## [Problem requirements]
Return each line of the records holding the string "office".

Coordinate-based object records
++++++

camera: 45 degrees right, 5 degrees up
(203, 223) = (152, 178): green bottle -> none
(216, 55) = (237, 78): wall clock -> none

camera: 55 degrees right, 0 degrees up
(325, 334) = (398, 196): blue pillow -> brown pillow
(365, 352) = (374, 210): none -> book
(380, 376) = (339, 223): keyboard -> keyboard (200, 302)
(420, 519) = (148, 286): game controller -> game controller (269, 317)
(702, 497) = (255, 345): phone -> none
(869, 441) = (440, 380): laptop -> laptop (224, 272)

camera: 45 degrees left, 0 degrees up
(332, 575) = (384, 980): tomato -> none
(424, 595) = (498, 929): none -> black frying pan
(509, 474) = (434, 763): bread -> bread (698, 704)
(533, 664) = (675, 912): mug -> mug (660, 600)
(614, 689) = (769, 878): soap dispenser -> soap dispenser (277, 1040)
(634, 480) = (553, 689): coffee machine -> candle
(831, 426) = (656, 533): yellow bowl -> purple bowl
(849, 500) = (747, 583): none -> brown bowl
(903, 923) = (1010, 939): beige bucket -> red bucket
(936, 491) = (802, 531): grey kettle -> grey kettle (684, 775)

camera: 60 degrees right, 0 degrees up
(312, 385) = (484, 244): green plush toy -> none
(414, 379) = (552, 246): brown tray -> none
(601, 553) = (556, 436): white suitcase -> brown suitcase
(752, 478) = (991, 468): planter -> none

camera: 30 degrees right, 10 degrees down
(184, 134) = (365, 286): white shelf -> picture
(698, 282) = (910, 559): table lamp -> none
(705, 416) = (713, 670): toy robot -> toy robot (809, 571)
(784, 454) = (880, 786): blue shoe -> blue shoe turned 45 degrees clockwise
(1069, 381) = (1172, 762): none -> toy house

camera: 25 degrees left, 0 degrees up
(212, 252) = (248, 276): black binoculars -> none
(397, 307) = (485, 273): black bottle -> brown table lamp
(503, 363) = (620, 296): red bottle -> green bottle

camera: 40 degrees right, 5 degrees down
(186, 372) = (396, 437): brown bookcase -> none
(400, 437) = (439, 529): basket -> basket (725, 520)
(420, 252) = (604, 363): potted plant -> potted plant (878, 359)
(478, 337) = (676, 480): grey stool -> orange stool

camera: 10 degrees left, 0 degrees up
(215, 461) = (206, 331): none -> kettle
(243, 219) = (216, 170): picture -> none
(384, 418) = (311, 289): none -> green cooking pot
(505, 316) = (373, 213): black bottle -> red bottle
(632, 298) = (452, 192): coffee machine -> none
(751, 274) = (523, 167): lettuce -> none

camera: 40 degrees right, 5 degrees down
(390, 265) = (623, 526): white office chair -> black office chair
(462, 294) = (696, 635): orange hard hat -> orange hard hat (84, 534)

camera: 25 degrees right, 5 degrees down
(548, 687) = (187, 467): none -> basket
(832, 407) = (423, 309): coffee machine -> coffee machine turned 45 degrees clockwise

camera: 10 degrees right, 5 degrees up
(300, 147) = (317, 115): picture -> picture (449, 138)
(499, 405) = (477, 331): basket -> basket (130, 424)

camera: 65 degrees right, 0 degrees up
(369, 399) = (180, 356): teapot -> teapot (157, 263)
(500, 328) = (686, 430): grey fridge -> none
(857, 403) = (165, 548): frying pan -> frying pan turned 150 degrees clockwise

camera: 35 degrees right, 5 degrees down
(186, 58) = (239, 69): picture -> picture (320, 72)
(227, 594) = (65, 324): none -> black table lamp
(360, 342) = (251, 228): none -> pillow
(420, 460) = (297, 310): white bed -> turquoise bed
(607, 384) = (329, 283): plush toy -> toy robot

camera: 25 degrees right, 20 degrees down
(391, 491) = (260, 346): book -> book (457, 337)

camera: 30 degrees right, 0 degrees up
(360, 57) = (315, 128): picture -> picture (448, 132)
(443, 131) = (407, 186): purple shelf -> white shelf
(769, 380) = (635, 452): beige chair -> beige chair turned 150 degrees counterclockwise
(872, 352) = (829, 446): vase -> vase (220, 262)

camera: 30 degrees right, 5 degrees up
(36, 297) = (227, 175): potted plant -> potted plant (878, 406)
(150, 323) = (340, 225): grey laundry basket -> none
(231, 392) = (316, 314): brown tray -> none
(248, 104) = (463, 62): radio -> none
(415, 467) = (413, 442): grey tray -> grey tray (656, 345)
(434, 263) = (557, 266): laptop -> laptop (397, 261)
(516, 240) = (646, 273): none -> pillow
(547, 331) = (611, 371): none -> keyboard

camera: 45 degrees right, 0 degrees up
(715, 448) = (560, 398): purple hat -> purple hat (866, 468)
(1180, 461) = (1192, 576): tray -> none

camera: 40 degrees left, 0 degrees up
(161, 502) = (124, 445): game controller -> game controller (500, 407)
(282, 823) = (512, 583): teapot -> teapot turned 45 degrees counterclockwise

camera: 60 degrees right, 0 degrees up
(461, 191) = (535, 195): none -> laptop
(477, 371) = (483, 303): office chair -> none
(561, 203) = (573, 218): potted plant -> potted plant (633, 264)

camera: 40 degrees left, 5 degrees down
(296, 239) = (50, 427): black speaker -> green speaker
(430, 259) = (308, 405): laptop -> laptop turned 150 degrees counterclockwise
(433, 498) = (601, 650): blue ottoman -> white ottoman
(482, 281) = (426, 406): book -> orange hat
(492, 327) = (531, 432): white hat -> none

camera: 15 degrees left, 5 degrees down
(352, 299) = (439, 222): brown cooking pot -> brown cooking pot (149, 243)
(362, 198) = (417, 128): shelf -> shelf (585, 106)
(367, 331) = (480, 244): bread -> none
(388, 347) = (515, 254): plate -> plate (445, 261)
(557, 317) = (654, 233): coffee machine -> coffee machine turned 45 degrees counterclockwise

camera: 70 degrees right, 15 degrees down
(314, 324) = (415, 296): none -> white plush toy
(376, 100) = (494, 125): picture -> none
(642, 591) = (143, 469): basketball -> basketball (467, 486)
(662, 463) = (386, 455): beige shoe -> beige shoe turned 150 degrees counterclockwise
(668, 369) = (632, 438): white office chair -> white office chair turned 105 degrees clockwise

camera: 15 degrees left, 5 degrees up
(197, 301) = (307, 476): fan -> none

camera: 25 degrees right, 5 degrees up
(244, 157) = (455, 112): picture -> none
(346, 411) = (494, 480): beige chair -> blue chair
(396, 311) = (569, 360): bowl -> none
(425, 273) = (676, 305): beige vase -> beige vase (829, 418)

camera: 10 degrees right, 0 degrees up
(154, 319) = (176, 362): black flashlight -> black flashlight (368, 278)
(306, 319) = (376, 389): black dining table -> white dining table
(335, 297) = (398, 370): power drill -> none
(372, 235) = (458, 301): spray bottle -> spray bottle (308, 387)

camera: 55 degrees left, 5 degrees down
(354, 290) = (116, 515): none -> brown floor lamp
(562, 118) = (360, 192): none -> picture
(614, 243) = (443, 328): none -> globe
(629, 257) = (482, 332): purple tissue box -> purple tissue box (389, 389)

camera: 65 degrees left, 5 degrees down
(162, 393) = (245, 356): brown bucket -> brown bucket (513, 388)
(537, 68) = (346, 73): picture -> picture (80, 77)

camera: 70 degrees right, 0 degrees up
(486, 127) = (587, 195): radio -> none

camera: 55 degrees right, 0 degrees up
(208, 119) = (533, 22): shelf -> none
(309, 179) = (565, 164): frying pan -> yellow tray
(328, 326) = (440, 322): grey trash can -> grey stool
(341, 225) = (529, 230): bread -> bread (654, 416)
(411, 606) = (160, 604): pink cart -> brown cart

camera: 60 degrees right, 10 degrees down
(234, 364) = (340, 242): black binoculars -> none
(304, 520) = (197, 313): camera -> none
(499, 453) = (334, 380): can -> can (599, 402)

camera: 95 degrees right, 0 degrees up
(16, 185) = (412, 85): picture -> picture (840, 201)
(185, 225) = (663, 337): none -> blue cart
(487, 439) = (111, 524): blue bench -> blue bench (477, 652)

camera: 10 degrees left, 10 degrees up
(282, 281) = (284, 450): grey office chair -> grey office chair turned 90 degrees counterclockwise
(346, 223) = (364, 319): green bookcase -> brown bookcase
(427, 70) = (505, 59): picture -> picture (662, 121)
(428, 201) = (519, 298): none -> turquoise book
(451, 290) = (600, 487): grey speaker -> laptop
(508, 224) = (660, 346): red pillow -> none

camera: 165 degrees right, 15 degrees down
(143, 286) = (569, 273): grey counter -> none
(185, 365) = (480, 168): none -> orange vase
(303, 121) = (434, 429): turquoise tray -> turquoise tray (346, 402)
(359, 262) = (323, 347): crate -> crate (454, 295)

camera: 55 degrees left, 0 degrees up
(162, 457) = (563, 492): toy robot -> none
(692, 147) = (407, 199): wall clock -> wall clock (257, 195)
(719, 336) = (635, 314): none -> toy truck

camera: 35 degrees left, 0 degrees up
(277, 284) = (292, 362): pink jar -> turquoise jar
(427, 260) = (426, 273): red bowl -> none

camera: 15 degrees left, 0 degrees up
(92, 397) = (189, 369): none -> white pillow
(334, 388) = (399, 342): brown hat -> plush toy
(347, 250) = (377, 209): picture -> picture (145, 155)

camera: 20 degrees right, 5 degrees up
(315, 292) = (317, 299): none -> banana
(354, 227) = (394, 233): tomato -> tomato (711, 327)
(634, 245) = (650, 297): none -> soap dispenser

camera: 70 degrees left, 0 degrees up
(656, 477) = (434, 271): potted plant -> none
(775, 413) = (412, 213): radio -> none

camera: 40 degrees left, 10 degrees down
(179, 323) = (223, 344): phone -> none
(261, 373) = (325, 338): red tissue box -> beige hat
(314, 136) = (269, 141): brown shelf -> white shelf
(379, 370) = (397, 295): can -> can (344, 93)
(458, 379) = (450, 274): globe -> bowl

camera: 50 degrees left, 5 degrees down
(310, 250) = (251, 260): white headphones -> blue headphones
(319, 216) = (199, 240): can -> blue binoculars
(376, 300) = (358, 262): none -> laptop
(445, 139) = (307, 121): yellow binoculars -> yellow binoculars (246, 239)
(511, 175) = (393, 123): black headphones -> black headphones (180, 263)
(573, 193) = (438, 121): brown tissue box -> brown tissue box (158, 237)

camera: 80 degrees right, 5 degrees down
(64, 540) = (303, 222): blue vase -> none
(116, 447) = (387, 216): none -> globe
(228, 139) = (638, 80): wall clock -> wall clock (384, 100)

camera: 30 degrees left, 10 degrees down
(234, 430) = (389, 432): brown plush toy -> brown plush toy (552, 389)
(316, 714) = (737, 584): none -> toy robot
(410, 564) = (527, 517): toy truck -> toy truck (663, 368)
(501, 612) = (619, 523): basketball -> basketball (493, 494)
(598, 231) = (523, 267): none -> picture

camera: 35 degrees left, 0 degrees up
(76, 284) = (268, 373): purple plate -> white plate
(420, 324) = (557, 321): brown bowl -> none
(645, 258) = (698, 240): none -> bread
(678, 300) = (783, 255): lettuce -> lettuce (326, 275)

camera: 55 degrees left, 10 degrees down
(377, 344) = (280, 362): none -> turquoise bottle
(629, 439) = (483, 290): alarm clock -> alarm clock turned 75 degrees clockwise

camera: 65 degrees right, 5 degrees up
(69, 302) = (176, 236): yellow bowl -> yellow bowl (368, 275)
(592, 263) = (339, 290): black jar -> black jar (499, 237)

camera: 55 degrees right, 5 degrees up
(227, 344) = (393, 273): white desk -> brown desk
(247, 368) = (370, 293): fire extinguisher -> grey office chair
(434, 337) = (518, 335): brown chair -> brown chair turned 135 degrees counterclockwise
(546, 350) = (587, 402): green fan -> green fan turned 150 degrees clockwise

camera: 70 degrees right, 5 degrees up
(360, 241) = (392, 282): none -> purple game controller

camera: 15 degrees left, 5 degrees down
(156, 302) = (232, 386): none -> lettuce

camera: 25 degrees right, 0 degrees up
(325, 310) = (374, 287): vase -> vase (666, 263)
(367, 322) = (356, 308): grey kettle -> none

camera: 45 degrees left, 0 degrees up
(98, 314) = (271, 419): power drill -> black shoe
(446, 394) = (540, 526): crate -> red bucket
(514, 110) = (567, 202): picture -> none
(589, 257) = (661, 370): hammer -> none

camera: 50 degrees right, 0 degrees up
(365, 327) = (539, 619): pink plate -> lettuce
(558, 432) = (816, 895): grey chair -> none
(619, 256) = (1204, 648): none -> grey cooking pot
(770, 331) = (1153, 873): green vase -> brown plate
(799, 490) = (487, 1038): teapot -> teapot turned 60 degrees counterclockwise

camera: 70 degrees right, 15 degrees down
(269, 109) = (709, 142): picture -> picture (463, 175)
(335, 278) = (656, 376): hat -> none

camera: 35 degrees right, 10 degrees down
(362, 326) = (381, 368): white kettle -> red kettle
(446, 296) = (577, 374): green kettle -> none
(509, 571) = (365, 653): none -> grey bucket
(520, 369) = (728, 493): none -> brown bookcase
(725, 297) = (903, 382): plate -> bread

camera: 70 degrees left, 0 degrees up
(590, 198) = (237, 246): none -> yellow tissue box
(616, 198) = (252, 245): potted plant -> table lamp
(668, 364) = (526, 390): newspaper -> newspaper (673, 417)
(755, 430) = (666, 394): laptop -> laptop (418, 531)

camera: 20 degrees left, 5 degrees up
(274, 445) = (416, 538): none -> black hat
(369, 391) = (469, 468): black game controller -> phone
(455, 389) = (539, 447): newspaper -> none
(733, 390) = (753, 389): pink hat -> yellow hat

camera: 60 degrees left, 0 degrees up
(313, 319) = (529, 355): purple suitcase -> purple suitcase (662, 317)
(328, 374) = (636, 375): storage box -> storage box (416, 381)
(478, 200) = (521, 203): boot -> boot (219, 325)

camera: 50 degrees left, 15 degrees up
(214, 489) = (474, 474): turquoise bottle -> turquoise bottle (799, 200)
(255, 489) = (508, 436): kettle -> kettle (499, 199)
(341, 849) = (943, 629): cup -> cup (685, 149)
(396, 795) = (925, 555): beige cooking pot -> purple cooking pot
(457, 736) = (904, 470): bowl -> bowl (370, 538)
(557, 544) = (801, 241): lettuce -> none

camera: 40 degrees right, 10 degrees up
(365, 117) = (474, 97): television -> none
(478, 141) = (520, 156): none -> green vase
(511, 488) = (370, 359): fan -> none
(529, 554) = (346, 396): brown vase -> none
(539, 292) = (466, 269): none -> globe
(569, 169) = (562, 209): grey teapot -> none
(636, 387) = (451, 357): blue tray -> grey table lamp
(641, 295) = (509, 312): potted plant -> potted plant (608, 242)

++++++

## [Task answer]
(390, 265) = (623, 526): white office chair -> black office chair
(477, 371) = (483, 303): office chair -> none
(668, 369) = (632, 438): white office chair -> white office chair turned 105 degrees clockwise
(282, 281) = (284, 450): grey office chair -> grey office chair turned 90 degrees counterclockwise
(247, 368) = (370, 293): fire extinguisher -> grey office chair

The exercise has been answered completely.